Fidget spinners. Slime. Flying water bottles. I’ve read, skimmed and rolled my eyes at the myriad of articles discussing these middle school fads. Every year, there are a few gimmicks that students latch onto for a few weeks or months. They drive teachers nuts and then, eventually, they disappear.
So honestly, I’m tired of talking about the toys of the year. Ban them or don’t, let’s just move on because in a few months, some other annoying toy will replace today’s hot items.
Perhaps my ambivalence towards toy fads is partly because I’ve been dealing with it for 12+ years. Also, I was once a child who enjoyed slap bracelets, beanie babies, and the magic 8 ball. I get where the students are coming from. I once longed to be cool, too.
However, now that I’m a cranky, bitter adult whose skin is so tough it can double as sandpaper, I have little patience for toys in the classroom. No, these are not coping mechanisms for stress, ADHD, etc. They are toys.
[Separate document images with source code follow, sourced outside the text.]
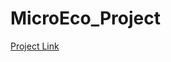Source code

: # MicroEco_Project
[Project Link](https://github.com/delta-mohit/MicroEco_Project/blob/main/Quantitative%20Restriction%20and%20Production%20Quota%20(1).pdf)
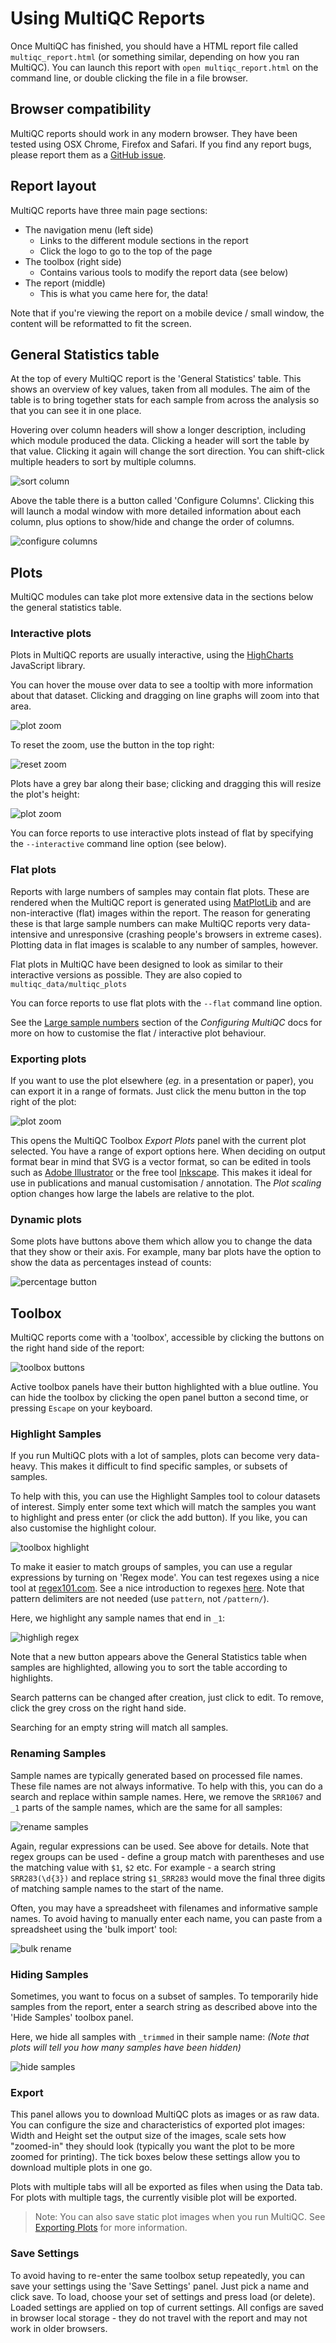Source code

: # Using MultiQC Reports
Once MultiQC has finished, you should have a HTML report file called
`multiqc_report.html` (or something similar, depending on how you ran MultiQC).
You can launch this report with `open multiqc_report.html` on the command
line, or double clicking the file in a file browser.

## Browser compatibility
MultiQC reports should work in any modern browser. They have been tested
using OSX Chrome, Firefox and Safari. If you find any report bugs, please
report them as a [GitHub issue](https://github.com/ewels/MultiQC/issues).

## Report layout
MultiQC reports have three main page sections:

 - The navigation menu (left side)
   - Links to the different module sections in the report
   - Click the logo to go to the top of the page
 - The toolbox (right side)
   - Contains various tools to modify the report data (see below)
 - The report (middle)
   - This is what you came here for, the data!

Note that if you're viewing the report on a mobile device / small window,
the content will be reformatted to fit the screen.

## General Statistics table
At the top of every MultiQC report is the 'General Statistics' table.
This shows an overview of key values, taken from all modules. The aim
of the table is to bring together stats for each sample from across the
analysis so that you can see it in one place.

Hovering over column headers will show a longer description, including which
module produced the data. Clicking a header will sort the table by that value.
Clicking it again will change the sort direction. You can shift-click multiple
headers to sort by multiple columns.

![sort column](images/genstats_sort.png)

Above the table there is a button called 'Configure Columns'. Clicking this
will launch a modal window with more detailed information about each column,
plus options to show/hide and change the order of columns.

![configure columns](images/genstats_config_cols.png)

## Plots
MultiQC modules can take plot more extensive data in the sections below
the general statistics table.

### Interactive plots
Plots in MultiQC reports are usually interactive, using the
[HighCharts](http://www.highcharts.com/) JavaScript library.

You can hover the mouse over data to see a tooltip with more information
about that dataset. Clicking and dragging on line graphs will zoom into that area.

![plot zoom](images/plot_zoom.png)

To reset the zoom, use the button in the top right:

![reset zoom](images/plot_reset_zoom.png)

Plots have a grey bar along their base; clicking and dragging this will
resize the plot's height:

![plot zoom](images/plot_height.png)

You can force reports to use interactive plots instead of flat by specifying
the `--interactive` command line option (see below).

### Flat plots
Reports with large numbers of samples may contain flat plots. These are
rendered when the MultiQC report is generated using
[MatPlotLib](http://matplotlib.org/) and are non-interactive (flat)
images within the report. The reason for generating these is that large
sample numbers can make MultiQC reports very data-intensive and unresponsive
(crashing people's browsers in extreme cases). Plotting data in flat images
is scalable to any number of samples, however.

Flat plots in MultiQC have been designed to look as similar to their interactive
versions as possible. They are also copied to `multiqc_data/multiqc_plots`

You can force reports to use flat plots with the `--flat` command line option.

See the [Large sample numbers](http://multiqc.info/docs/#large-sample-numbers) section of the
_Configuring MultiQC_ docs for more on how to customise the flat / interactive
plot behaviour.

### Exporting plots
If you want to use the plot elsewhere (_eg._ in a presentation or paper),
you can export it in a range of formats. Just click the menu button in
the top right of the plot:

![plot zoom](images/plot_export.png)

This opens the MultiQC Toolbox _Export Plots_ panel with the current plot
selected. You have a range of export options here. When deciding on output
format bear in mind that SVG is a vector format, so can be edited in tools
such as [Adobe Illustrator](http://www.adobe.com/products/illustrator.html)
or the free tool [Inkscape](https://inkscape.org/en/). This makes it ideal
for use in publications and manual customisation / annotation. The
_Plot scaling_ option changes how large the labels are relative to the plot.

### Dynamic plots
Some plots have buttons above them which allow you to change the data
that they show or their axis. For example, many bar plots have the option
to show the data as percentages instead of counts:

![percentage button](images/plot_percentage_button.png)


## Toolbox
MultiQC reports come with a 'toolbox', accessible by clicking the buttons
on the right hand side of the report:

![toolbox buttons](images/toolbox_buttons.png)

Active toolbox panels have their button highlighted with a blue outline.
You can hide the toolbox by clicking the open panel button a second time,
or pressing `Escape` on your keyboard.

### Highlight Samples
If you run MultiQC plots with a lot of samples, plots can become very
data-heavy. This makes it difficult to find specific samples, or subsets
of samples.

To help with this, you can use the Highlight Samples tool to colour datasets
of interest. Simply enter some text which will match the samples you want to
highlight and press enter (or click the add button). If you like, you can also
customise the highlight colour.

![toolbox highlight](images/toolbox_highlight.png)

To make it easier to match groups of samples, you can use a regular expressions
by turning on 'Regex mode'. You can test regexes using a nice tool at
[regex101.com](https://regex101.com/). See a nice introduction to regexes
[here](http://www.regular-expressions.info/quickstart.html). Note that pattern
delimiters are not needed (use `pattern`, not `/pattern/`).

Here, we highlight any sample names that end in `_1`:

![highligh regex](images/toolbox_highlight_regex.png)

Note that a new button appears above the General Statistics table when samples
are highlighted, allowing you to sort the table according to highlights.

Search patterns can be changed after creation, just click to edit. To remove,
click the grey cross on the right hand side.

Searching for an empty string will match all samples.

### Renaming Samples
Sample names are typically generated based on processed file names. These
file names are not always informative. To help with this, you can do a search
and replace within sample names. Here, we remove the `SRR1067` and `_1` parts
of the sample names, which are the same for all samples:

![rename samples](images/toolbox_rename.png)

Again, regular expressions can be used. See above for details. Note that
regex groups can be used - define a group match with parentheses and
use the matching value with `$1`, `$2` etc. For example - a search string
`SRR283(\d{3})` and replace string `$1_SRR283` would move the final three
digits of matching sample names to the start of the name.

Often, you may have a spreadsheet with filenames and informative sample
names. To avoid having to manually enter each name, you can paste from a
spreadsheet using the 'bulk import' tool:

![bulk rename](images/toolbox_bulk_rename.png)

### Hiding Samples
Sometimes, you want to focus on a subset of samples. To temporarily
hide samples from the report, enter a search string as described above into
the 'Hide Samples' toolbox panel.

Here, we hide all samples with `_trimmed` in their sample name:
_(Note that plots will tell you how many samples have been hidden)_

![hide samples](images/toolbox_hide_samples.png)

### Export
This panel allows you to download MultiQC plots as images or as raw data.
You can configure the size and characteristics of exported plot images:
Width and Height set the output size of the images, scale sets
how "zoomed-in" they should look (typically you want the plot to be more
zoomed for printing). The tick boxes below these settings allow you to
download multiple plots in one go.

Plots with multiple tabs will all be exported as files when using the
Data tab. For plots with multiple tags, the currently visible plot
will be exported.

> Note: You can also save static plot images when you run MultiQC.
> See [Exporting Plots](http://multiqc.info/docs/#exporting-plots)
> for more information.

### Save Settings
To avoid having to re-enter the same toolbox setup repeatedly, you can
save your settings using the 'Save Settings' panel. Just pick a name
and click save. To load, choose your set of settings and press load
(or delete). Loaded settings are applied on top of current settings.
All configs are saved in browser local storage - they do not travel
with the report and may not work in older browsers.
My students are quite smart when it comes to getting what they want. The first time I saw a fidget spinner was when one of my academically privileged students brought one to class and asked me if it was okay, it calmed him down. I didn’t know this particular student had anxiety issues, but he is never a behavior issue and always does his work, so I shrugged and said, “Okay.” The spinner was never an issue and I barely noticed the student had it.
Fast-forward to the next week and everyone and their brother had a spinner, only now, the toys came with lights and sounds, making students fidget more than usual. Students saw an opportunity to play and they took it.
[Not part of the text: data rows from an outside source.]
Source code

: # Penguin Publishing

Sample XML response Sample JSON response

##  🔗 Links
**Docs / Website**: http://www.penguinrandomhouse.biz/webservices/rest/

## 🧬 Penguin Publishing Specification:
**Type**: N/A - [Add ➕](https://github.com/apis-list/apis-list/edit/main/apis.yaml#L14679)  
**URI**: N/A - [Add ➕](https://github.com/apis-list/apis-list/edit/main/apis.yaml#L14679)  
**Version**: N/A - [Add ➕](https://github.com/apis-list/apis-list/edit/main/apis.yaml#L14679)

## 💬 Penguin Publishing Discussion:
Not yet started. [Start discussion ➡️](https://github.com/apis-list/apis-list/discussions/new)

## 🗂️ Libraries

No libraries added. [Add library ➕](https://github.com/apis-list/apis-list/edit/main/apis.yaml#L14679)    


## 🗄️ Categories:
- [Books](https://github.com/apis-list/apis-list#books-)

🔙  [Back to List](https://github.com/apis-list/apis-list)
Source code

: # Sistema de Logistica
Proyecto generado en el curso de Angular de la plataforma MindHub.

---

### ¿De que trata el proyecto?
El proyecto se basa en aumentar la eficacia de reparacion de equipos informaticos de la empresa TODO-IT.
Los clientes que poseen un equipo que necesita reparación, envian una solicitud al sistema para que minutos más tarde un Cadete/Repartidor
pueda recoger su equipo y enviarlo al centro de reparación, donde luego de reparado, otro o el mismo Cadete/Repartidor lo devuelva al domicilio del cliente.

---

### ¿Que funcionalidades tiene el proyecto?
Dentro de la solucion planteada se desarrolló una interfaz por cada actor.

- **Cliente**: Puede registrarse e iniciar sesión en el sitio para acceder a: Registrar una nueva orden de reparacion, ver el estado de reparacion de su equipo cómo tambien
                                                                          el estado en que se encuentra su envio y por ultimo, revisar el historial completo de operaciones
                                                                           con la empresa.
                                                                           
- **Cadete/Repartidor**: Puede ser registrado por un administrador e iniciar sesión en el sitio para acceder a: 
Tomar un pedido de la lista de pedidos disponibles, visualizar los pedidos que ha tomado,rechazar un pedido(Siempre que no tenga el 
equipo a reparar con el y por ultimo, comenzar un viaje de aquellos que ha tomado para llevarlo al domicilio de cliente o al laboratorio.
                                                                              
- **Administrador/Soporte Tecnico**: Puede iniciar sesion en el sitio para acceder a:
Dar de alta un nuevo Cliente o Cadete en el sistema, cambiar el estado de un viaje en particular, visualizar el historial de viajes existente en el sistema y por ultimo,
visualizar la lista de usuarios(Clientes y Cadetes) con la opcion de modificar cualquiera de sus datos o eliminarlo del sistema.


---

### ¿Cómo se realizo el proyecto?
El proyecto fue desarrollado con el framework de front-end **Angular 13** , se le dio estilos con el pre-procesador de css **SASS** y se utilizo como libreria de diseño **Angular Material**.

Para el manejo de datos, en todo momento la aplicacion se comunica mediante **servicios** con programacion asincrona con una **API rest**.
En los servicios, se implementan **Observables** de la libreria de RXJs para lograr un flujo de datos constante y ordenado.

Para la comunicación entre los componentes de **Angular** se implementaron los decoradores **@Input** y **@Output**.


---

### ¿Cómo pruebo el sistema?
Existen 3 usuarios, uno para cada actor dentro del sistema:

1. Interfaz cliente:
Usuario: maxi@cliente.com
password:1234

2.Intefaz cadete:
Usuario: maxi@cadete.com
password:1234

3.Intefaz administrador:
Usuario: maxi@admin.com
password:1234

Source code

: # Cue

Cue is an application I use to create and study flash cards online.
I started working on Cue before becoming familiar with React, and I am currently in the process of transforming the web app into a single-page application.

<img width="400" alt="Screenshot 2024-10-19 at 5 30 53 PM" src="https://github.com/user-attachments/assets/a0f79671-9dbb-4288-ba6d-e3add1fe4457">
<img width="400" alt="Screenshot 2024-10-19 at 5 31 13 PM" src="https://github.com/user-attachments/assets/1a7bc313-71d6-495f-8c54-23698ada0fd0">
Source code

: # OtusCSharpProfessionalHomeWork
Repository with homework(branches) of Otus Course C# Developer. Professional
At this point, I banned the toys. I confiscated many. I emailed parents. I had students email parents. Students tried to tell me they needed the toys to “calm themselves and relieve stress.” I told them their doctor should let me know if this was true.
The truth is, some students may actually benefit from these toys – but they didn’t need them before the fad, so do they really need them now?!
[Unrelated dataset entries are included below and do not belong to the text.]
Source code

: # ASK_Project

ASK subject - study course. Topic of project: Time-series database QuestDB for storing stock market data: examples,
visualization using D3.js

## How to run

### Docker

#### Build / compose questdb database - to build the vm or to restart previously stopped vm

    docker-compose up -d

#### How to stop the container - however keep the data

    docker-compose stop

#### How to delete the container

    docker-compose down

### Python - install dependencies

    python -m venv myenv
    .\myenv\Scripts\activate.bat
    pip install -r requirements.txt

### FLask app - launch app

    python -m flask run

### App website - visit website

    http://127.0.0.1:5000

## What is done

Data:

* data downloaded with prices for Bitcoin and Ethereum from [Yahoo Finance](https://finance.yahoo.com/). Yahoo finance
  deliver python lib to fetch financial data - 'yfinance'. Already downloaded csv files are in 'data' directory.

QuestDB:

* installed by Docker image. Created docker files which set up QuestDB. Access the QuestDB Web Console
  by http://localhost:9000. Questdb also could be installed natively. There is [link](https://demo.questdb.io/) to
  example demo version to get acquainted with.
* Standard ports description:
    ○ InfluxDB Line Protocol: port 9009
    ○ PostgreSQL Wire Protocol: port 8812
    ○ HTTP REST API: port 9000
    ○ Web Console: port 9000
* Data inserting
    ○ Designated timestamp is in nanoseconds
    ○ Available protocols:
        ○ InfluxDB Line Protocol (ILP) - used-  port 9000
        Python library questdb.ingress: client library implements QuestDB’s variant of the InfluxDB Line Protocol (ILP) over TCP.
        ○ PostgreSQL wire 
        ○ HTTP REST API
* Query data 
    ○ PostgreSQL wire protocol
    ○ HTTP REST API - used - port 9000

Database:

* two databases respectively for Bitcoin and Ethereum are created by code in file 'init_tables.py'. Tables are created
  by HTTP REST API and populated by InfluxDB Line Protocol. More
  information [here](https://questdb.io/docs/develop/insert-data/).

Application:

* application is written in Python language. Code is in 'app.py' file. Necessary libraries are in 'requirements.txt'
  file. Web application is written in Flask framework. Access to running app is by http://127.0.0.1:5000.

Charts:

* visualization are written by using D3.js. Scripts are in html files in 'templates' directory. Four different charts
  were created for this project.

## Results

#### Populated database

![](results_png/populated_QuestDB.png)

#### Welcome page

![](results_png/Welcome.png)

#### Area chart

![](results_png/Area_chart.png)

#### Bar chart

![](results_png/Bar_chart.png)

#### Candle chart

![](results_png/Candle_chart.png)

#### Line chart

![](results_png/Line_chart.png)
These toy fads are mostly harmless and useless. My first instinct is always to ban them. However, I’m sometimes a little slow to realize when something is becoming a fad (see fidget spinner story above).
Currently, I am in possession of one fidget spinner until June 14, the last day of school. I’ve thrown away numerous tubs of slime that students thought they could bring to class on the D.L. I’m not against these toys, outside of the classroom. I’m not afraid of parents who are upset that I took their child’s toy. Because it’s a toy. Toys don’t belong in the middle school classroom. Period.